The data:
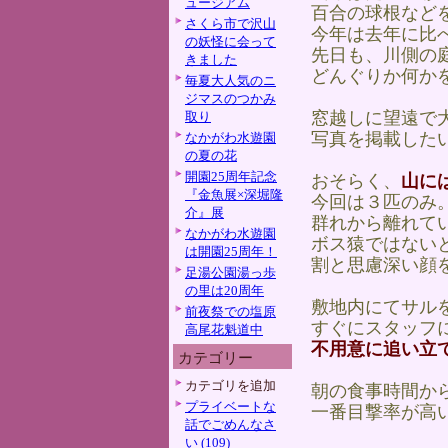
ュージアム
百合の球根など
さくら市で沢山
今年は去年に比
の妖怪に会って
先日も、川側の
きました
どんぐりか何か
毎夏大人気のニ
ジマスのつかみ
窓越しに望遠で
取り
写真を掲載した
なかがわ水遊園
の夏の花
開園25周年記念
おそらく、
山に
『金魚展×深堀隆
今回は３匹のみ
介』展
群れから離れて
なかがわ水遊園
ボス猿ではない
は開園25周年！
割と思慮深い顔
足湯公園湯っ歩
の里は20周年
敷地内にてサル
前夜祭での塩原
すぐにスタッフ
高尾花魁道中
不用意に追い立
カテゴリー
カテゴリを追加
朝の食事時間か
プライベートな
一番目撃率が高
話でごめんなさ
い (109)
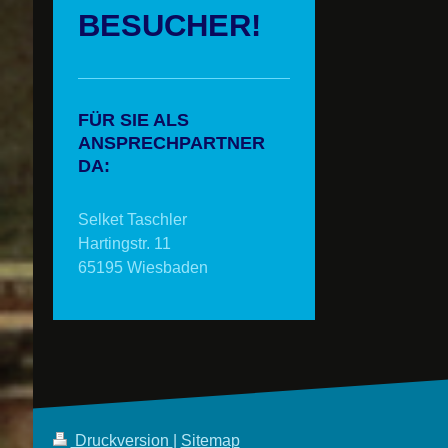
BESUCHER!
FÜR SIE ALS
ANSPRECHPARTNER
DA:
Selket Taschler
Hartingstr. 11
65195 Wiesbaden
Druckversion
|
Sitemap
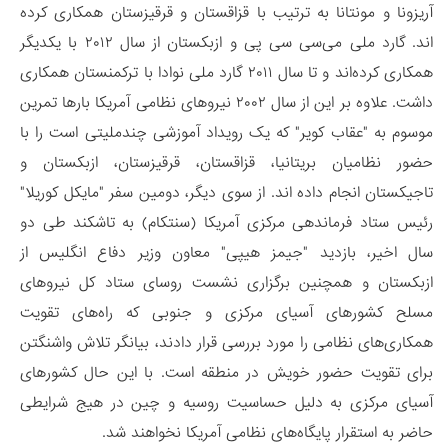
آریزونا و مونتانا به ترتیب با قزاقستان و قرقیزستان همکاری کرده
اند. گارد ملی می‌سی سی پی و ازبکستان از سال ۲۰۱۲ با یکدیگر
همکاری کرده‌اند و تا سال ۲۰۱۱ گارد ملی نوادا با ترکمنستان همکاری
داشت. علاوه بر این از سال ۲۰۰۲ نیروهای نظامی آمریکا بارها تمرین
موسوم به "عقاب کویر" که یک رویداد آموزشی چندملیتی است را با
حضور نظامیان بریتانیا، قزاقستان، قرقیزستان، ازبکستان و
تاجیکستان انجام داده اند. از سوی دیگر، دومین سفر "مایکل کوریلا"
رئیس ستاد فرماندهی مرکزی آمریکا (سنتکام) به تاشکند طی دو
سال اخیر، بازدید "جیمز هیپی" معاون وزیر دفاع انگلیس از
ازبکستان و همچنین برگزاری نشست روسای ستاد کل نیروهای
مسلح کشورهای آسیای مرکزی و جنوبی که راه‌های تقویت
همکاری‌های نظامی را مورد بررسی قرار دادند، بیانگر تلاش واشنگتن
برای تقویت حضور خویش در منطقه است. با این حال کشورهای
آسیای مرکزی به دلیل حساسیت روسیه و چین در هیج شرایطی
حاضر به استقرار پایگاه‌های نظامی آمریکا نخواهند شد.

Your task: Apart from the images, every line above is to be given again exactly.

Solution for this task:
ュージアム
百合の球根など
さくら市で沢山
今年は去年に比
の妖怪に会って
先日も、川側の
きました
どんぐりか何か
毎夏大人気のニ
ジマスのつかみ
窓越しに望遠で
取り
写真を掲載した
なかがわ水遊園
の夏の花
開園25周年記念
おそらく、
山に
『金魚展×深堀隆
今回は３匹のみ
介』展
群れから離れて
なかがわ水遊園
ボス猿ではない
は開園25周年！
割と思慮深い顔
足湯公園湯っ歩
の里は20周年
敷地内にてサル
前夜祭での塩原
すぐにスタッフ
高尾花魁道中
不用意に追い立
カテゴリー
カテゴリを追加
朝の食事時間か
プライベートな
一番目撃率が高
話でごめんなさ
い (109)
BESUCHER!
FÜR SIE ALS
ANSPRECHPARTNER
DA:
Selket Taschler
Hartingstr. 11
65195 Wiesbaden
Druckversion
|
Sitemap
آریزونا و مونتانا به ترتیب با قزاقستان و قرقیزستان همکاری کرده
اند. گارد ملی می‌سی سی پی و ازبکستان از سال ۲۰۱۲ با یکدیگر
همکاری کرده‌اند و تا سال ۲۰۱۱ گارد ملی نوادا با ترکمنستان همکاری
داشت. علاوه بر این از سال ۲۰۰۲ نیروهای نظامی آمریکا بارها تمرین
موسوم به "عقاب کویر" که یک رویداد آموزشی چندملیتی است را با
حضور نظامیان بریتانیا، قزاقستان، قرقیزستان، ازبکستان و
تاجیکستان انجام داده اند. از سوی دیگر، دومین سفر "مایکل کوریلا"
رئیس ستاد فرماندهی مرکزی آمریکا (سنتکام) به تاشکند طی دو
سال اخیر، بازدید "جیمز هیپی" معاون وزیر دفاع انگلیس از
ازبکستان و همچنین برگزاری نشست روسای ستاد کل نیروهای
مسلح کشورهای آسیای مرکزی و جنوبی که راه‌های تقویت
همکاری‌های نظامی را مورد بررسی قرار دادند، بیانگر تلاش واشنگتن
برای تقویت حضور خویش در منطقه است. با این حال کشورهای
آسیای مرکزی به دلیل حساسیت روسیه و چین در هیج شرایطی
حاضر به استقرار پایگاه‌های نظامی آمریکا نخواهند شد.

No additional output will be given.